Assignment A: Name every mountain, mountain range and national forest that the wild apple grove text mentions by name.
Assignment B: Carry on the wild apple grove text from the point where it stops.

Document extract:

● ● ● ●

The wild apple grove, managed by Yoder farm in Danby, VT after doing a solid day of chainsaw “triage” pruning.
GROVES: A SPECIAL TYPE OF WILD APPLE ECOSYSTEM
This may be totally unbelievable to be reading, but it is indeed true. Here’s the story of this piece of land:
It is an oblong strip of land along a dirt road, totaling some 50-60 acres. It lies in the foothills north of Dorset Peak, a major topographical feature of the Taconic Mountain Range, a region whose lower elevations have notoriously “sweet” or alkaline soil (Duchess Loam, to be exact) from the limestone-rich geology of the region. Much of the Taconic Mts. are protected in the northern rim of the Green Mt. National Forest. It is partially wooded and partially maintained as pasture.
This area of Vermont was settled in the late 1700s, so homestead sites with some amount of apple trees planted would’ve been in the ground by the year 1800. Over the past two centuries, due to the heavy downhill drainage and uneven grades, it has been mainly a dairy cow and horse pasture, rather than having hay, grain or veggie crops grown there as it may once have had in the days of diversified farmsteads in agrarian America.

● ● ● ●

The data:
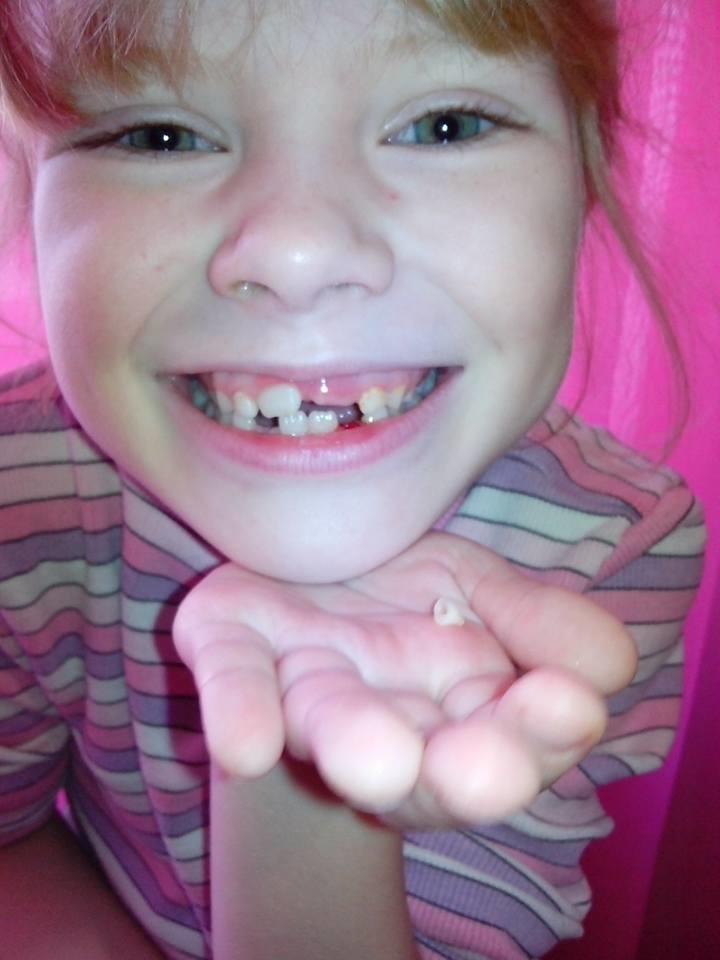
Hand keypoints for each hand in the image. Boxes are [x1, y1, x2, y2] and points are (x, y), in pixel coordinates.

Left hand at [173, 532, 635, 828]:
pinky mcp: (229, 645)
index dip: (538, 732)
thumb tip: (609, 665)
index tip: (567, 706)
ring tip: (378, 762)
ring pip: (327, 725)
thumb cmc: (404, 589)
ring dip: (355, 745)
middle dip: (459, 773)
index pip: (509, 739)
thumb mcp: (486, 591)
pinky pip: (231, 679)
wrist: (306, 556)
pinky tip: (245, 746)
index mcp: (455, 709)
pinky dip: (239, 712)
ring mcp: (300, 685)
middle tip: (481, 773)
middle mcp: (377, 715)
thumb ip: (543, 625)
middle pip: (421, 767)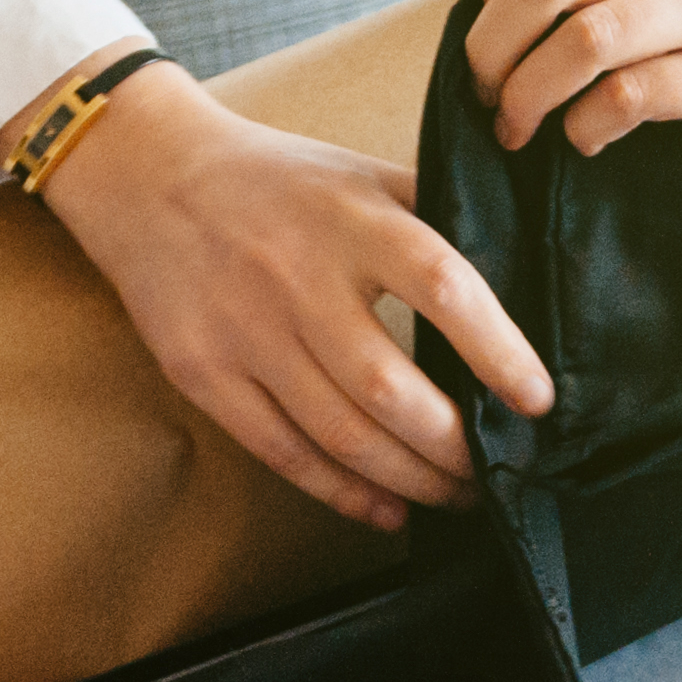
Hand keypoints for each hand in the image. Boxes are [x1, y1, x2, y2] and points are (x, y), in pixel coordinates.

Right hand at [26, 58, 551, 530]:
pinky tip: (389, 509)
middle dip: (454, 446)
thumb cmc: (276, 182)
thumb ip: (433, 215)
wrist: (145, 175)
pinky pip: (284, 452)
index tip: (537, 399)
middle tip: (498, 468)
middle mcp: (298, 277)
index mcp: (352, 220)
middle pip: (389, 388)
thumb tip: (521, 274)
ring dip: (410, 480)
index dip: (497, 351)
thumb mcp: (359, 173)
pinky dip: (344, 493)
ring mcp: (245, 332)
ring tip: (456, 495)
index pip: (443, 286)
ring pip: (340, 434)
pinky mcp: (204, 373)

● ● ● ●

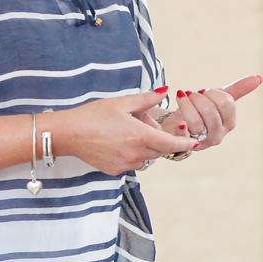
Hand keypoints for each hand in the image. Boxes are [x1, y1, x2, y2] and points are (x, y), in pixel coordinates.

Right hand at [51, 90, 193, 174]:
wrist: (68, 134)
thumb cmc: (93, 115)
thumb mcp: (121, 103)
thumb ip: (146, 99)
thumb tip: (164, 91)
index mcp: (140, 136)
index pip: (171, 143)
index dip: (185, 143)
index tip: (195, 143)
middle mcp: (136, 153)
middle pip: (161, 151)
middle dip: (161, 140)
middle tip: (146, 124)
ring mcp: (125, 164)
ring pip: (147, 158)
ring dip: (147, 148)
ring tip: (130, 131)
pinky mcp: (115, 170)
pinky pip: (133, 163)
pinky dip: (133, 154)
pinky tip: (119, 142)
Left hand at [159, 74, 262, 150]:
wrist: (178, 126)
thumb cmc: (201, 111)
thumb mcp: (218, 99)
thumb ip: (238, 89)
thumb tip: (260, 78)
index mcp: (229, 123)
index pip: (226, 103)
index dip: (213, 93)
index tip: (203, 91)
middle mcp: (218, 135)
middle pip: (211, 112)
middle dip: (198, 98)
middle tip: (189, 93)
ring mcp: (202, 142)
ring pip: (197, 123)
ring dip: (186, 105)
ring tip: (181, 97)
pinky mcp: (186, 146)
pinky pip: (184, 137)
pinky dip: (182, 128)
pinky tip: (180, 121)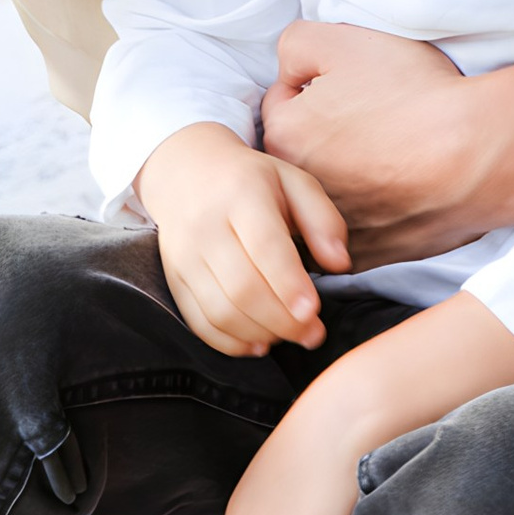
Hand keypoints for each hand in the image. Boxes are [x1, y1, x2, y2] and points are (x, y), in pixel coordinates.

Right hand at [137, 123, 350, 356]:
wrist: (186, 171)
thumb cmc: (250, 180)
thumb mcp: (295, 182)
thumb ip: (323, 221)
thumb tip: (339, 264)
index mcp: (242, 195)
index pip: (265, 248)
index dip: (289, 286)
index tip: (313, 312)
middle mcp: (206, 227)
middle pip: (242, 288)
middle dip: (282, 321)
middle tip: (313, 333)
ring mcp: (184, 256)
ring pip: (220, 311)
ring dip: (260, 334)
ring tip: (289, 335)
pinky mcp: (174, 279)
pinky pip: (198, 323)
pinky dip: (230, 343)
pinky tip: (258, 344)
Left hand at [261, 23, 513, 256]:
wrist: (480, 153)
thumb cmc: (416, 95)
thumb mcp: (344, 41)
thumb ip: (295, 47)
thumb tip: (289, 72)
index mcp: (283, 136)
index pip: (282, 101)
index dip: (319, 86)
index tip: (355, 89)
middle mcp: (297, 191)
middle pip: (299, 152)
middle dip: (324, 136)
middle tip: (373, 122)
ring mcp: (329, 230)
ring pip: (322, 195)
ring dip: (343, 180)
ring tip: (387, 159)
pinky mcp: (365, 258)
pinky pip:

● ● ● ●

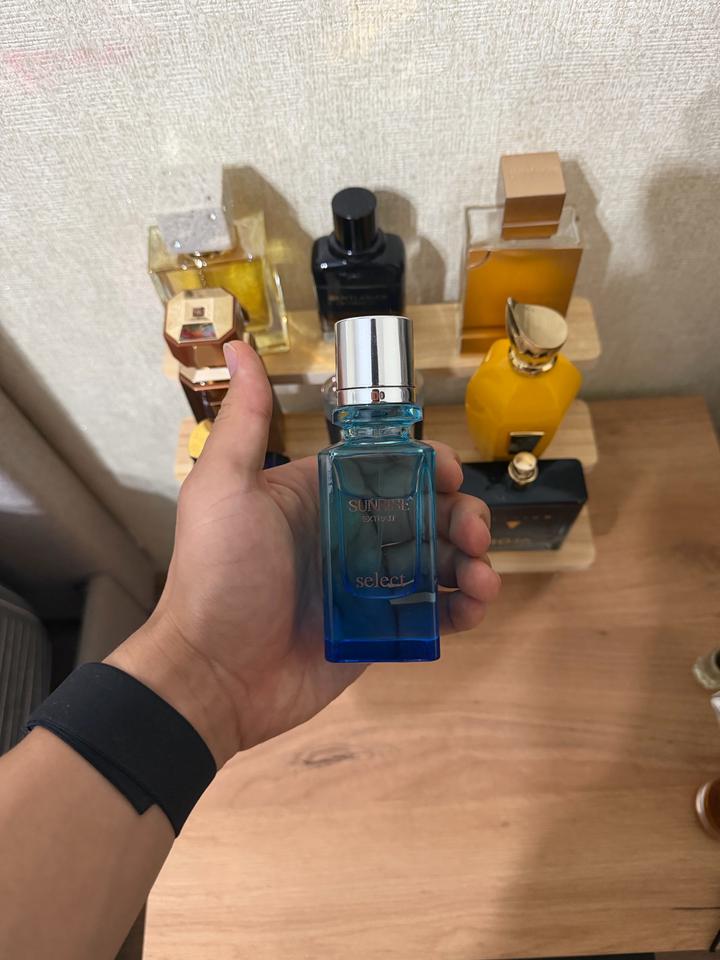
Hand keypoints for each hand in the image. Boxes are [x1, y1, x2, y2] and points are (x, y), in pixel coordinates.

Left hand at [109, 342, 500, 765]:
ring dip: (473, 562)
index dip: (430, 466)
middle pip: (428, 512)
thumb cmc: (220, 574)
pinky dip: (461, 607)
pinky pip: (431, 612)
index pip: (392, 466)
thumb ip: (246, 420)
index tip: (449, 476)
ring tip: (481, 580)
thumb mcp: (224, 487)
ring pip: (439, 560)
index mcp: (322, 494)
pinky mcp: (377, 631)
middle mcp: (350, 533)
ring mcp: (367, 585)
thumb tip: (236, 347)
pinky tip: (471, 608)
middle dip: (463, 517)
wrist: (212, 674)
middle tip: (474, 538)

● ● ● ●

Exercise output A: Dorset Peak, the Taconic Mountain Range, the Green Mt. National Forest

Exercise output B:
In addition to having domesticated farm animals eating apples (drops, ground apples, cull apples), the area is home to rabbits, porcupines, deer, squirrels, and other denizens of the mountain. Because of a deer hunting culture in the area, wild apples are generally not cut down when maintaining sproutland (brushy neglected animal pastureland) to attract deer and other game, thus increasing the amount of apple seed being eaten and dispersed, and setting back populations of competing trees.
Let’s tally the flags so far:
- Good soil type
- Mixed Hardwoods
- Some planted apple trees
- Great climate for apple tree growth and annual production
- Cows (beefaloes) and horses eating apples and dispersing seed within the pasture.
- Wild critters
- Apples being a favored species among farmers and hunters
The land was neglected for years, and then sold to the OMEA (sp?) Corporation, a multinational corporation that mines and sells limestone slurry, but they haven’t done anything with the land in the 60 years that they’ve owned it. During the years, apples have multiplied aggressively due to the combination of factors listed above. Many have lived and died, and many others survived. This is the school of hard knocks for apple breeding. A few decades in the great wild apple yonder has given way to a plethora of awesomely well-adapted apple varieties for minimal management: in other words, natural selection hard at work.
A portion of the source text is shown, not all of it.